### Description of the task
In the data below, find the line containing "thumb mcp: (1153, 1160)", then set down that line and every later line up to and including the line containing "pinky tip: (217, 133)", exactly.

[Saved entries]
====
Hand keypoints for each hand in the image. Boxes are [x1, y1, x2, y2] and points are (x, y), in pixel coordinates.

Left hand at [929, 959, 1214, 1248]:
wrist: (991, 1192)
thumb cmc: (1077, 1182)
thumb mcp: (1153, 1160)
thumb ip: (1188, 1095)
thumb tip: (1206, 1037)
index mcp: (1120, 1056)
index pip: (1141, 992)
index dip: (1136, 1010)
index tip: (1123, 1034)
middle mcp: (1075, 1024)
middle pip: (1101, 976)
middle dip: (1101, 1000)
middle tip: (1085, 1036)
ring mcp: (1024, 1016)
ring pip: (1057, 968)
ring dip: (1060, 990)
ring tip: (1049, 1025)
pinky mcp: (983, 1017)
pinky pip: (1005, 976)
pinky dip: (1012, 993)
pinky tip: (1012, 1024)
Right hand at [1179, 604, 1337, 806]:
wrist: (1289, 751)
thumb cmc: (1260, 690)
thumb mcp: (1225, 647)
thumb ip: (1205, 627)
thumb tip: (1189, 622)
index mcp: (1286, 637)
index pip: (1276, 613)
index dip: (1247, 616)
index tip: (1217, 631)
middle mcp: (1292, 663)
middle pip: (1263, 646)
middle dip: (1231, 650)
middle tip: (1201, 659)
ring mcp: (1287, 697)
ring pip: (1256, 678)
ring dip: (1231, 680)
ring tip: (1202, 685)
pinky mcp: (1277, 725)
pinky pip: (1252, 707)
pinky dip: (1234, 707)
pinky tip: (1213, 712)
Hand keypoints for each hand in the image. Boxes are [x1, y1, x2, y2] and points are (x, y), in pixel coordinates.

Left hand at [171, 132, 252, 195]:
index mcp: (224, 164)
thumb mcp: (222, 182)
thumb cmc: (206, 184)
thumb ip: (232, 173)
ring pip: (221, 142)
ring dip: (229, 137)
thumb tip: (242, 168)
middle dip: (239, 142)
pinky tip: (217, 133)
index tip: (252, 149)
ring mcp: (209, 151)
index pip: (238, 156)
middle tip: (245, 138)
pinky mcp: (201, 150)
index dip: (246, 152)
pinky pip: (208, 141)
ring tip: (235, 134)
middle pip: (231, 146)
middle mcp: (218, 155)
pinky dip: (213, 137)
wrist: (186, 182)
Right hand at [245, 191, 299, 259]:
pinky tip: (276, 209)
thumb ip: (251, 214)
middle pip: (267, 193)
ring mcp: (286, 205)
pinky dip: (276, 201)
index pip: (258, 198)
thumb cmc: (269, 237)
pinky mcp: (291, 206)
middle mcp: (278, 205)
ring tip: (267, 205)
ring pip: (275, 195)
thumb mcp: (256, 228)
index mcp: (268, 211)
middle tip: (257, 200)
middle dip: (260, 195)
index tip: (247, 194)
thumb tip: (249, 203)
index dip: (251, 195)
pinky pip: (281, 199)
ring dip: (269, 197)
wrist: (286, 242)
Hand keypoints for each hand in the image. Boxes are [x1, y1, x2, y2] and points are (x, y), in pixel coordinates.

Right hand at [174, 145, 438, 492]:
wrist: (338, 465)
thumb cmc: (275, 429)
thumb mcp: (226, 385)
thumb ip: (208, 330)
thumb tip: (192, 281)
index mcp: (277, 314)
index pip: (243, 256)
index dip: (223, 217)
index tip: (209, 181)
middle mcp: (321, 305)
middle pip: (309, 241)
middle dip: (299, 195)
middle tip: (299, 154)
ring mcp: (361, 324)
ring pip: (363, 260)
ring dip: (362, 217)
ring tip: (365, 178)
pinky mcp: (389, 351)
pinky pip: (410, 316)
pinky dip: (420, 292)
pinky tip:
====
### Result
thumb mcp: (1153, 1160)
thumb ip: (1188, 1095)
thumb tip: (1206, 1037)
index mcp: (1120, 1056)
index pip: (1141, 992)
index dip: (1136, 1010)
index tip: (1123, 1034)
middle mcp: (1075, 1024)
middle pip: (1101, 976)
middle dip: (1101, 1000)
middle tip: (1085, 1036)
ring mcp: (1024, 1016)
ring pip: (1057, 968)
ring dip: (1060, 990)
ring tip: (1049, 1025)
pinky mcp: (983, 1017)
pinky pip: (1005, 976)
pinky dip: (1012, 993)
pinky tip: (1012, 1024)
Right hand at [1179, 604, 1337, 806]:
wrist: (1289, 751)
thumb cmc: (1260, 690)
thumb mcp: (1225, 647)
thumb ip: (1205, 627)
thumb tip: (1189, 622)
index mcp: (1286, 637)
index pip: (1276, 613)
index dip: (1247, 616)
index tip: (1217, 631)
middle mcp: (1292, 663)
middle pip: (1263, 646)
middle dip: (1231, 650)
middle tip: (1201, 659)
ring mcp: (1287, 697)
ring pip: (1256, 678)
ring dip: (1231, 680)
ring tip: (1202, 685)
pinky mcp: (1277, 725)
pinky pip: (1252, 707)
pinky dip: (1234, 707)
pinky tip: (1213, 712)
Hand keypoints for each hand in the image. Boxes are [x1, y1, x2, y2] and points are (x, y), in pixel coordinates.

Left hand at [171, 132, 252, 195]:
index mcp: (224, 164)
thumb mcp: (222, 182)
thumb cmc: (206, 184)
thumb ip: (232, 173)
ring pip: (221, 142)
ring dip: (229, 137)
thumb tip: (242, 168)
middle dip: (239, 142)
pinky tip: (217, 133)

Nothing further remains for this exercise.